[Excerpted text]:
┄┄┄┄┄┄

The first of these documents, a 16-page FBI report dated to 2016, is heavily redacted. The document found no evidence linking the Saudi government to the September 11 attacks. The document asserted that Omar al-Bayoumi was a frequent visitor to the Saudi Consulate in Los Angeles who had provided "significant logistical support" and financial assistance to 9/11 hijackers Nawaf al-Hazmi and Khalid al-Mihdhar upon their arrival in the US.

Welcoming the release of the document, the Saudi Embassy in Washington DC issued a statement: "No evidence has ever emerged to indicate that the Saudi government or its officials had previous knowledge of the terrorist attack or were in any way involved in its planning or execution... Any allegation that Saudi Arabia is complicit in the September 11 attacks is categorically false".

=== 2022 FBI file release ===
The United States Justice Department admitted on March 10 that it would miss a deadline specified by President Joe Biden's executive order to examine and reveal records from the FBI's investigation into the attack.

In March 2022, the FBI declassified a 510-page report about 9/11 that it produced in 2017. The report found that "there is a 50/50 chance al-Bayoumi had advanced knowledge the 9/11 attacks were to occur," from the two Islamists he befriended that were involved in plotting 9/11. Al-Bayoumi also helped the Islamists find housing in San Diego. In response, 9/11 Commission chairman and former New Jersey governor Tom Kean said that "If that's true I'd be upset by it", adding, "The FBI said it wasn't withholding anything and we believed them."

Al-Bayoumi stated that he didn't know anything about the hijackers' plans and just befriended them after randomly meeting them. Saudi Arabia stated that al-Bayoumi was not an agent of theirs.

==Aftermath==
The Saudi government has long denied any connection. Relatives of victims have tried to use the courts to hold Saudi royals, banks, or charities responsible, but these efforts have been thwarted partly by the 1976 Foreign Sovereign Immunities Act. According to Gawdat Bahgat, a professor of political science, following the September 11 attacks the so-called "Saudi policy of promoting terrorism and funding hatred" faced strong criticism by several "influential policy-makers and think-tanks in Washington".

┄┄┄┄┄┄

[Dataset]:
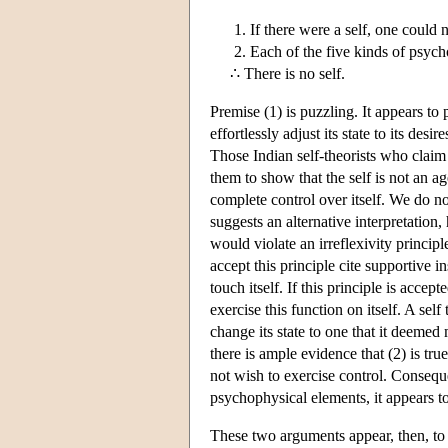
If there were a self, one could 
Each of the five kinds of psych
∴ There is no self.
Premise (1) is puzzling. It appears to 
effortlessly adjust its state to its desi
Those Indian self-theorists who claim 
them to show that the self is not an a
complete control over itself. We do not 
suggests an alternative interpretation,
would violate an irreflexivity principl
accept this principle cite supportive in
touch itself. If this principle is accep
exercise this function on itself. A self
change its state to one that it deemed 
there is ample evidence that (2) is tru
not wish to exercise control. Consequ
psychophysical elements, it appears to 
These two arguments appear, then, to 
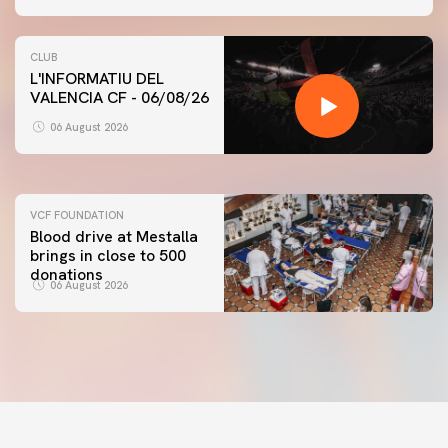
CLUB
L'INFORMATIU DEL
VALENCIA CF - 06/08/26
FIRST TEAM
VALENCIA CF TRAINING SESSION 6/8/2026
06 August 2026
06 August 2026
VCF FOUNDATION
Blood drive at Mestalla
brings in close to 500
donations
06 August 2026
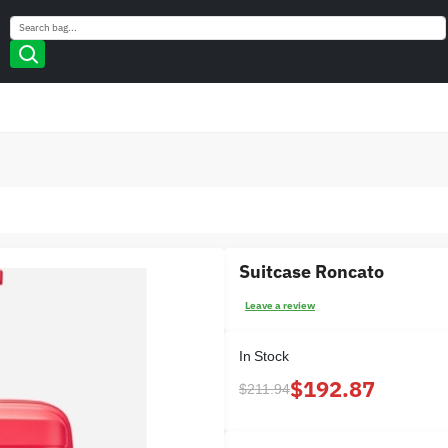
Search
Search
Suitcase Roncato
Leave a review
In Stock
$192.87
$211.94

┄┄┄┄┄┄

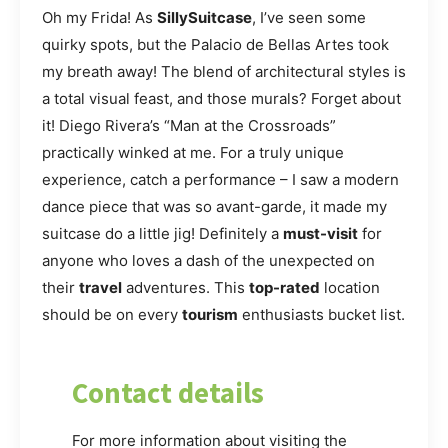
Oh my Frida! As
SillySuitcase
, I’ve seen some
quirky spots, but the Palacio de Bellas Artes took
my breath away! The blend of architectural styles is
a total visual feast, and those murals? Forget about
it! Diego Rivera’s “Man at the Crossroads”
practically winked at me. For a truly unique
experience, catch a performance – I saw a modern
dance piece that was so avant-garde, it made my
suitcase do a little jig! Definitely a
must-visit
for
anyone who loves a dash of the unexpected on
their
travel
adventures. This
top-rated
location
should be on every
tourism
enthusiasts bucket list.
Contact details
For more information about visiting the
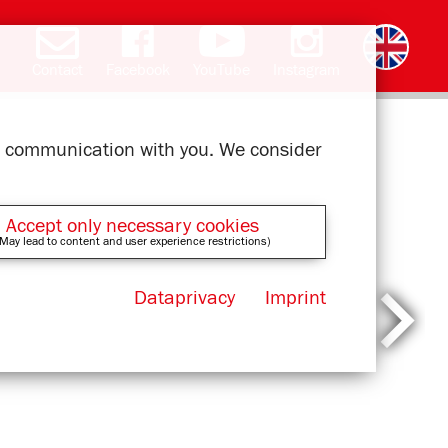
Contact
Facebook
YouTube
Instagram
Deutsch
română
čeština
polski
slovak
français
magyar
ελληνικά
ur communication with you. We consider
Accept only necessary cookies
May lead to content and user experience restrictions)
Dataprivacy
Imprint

┄┄┄┄┄┄

[Description of the task]:
Pick up the passage on the declassified FBI files about the September 11 attacks and continue it from its last sentence. The records play no part in this work.

[Answer for this exercise]:
According to Caleb Hanna, the US government collaborated with Saudi Arabia in suppressing the revelation of evidence related to alleged Saudi links to the attacks, denying FOIA requests and allegedly supplying inside information to the lawyers representing the Saudis involved. Bob Graham characterised the strategy as not a 'cover up' but "aggressive deception".

=== JASTA ===

In March 2016, Saudi Arabia threatened the Obama administration to sell US$750 billion worth of American assets owned by Saudi Arabia if the Justice Against Sponsors of Terrorism Act (JASTA) designed to create an exception to the 1976 Foreign Sovereign Immunity Act was enacted, which caused fears of destabilizing the US dollar. U.S. president Barack Obama also warned against "unintended consequences", while other economic analysts believed that this action would damage the Saudi government.

In March 2018, a US judge allowed a suit to move forward against Saudi Arabia brought by 9/11 survivors and victims' families, that the government should pay billions of dollars in damages to victims. The lawsuit is still ongoing as of 2025.

=== Operation Encore ===
Operation Encore was a secret FBI investigation launched in 2007 to investigate the alleged links of Saudi officials to the September 11 hijackers. According to The New York Times, "circumstantial evidence" was uncovered but no direct links were established. Potential leads were not initially pursued and some FBI agents believe that the CIA interfered with its attempt to place two Saudis under surveillance.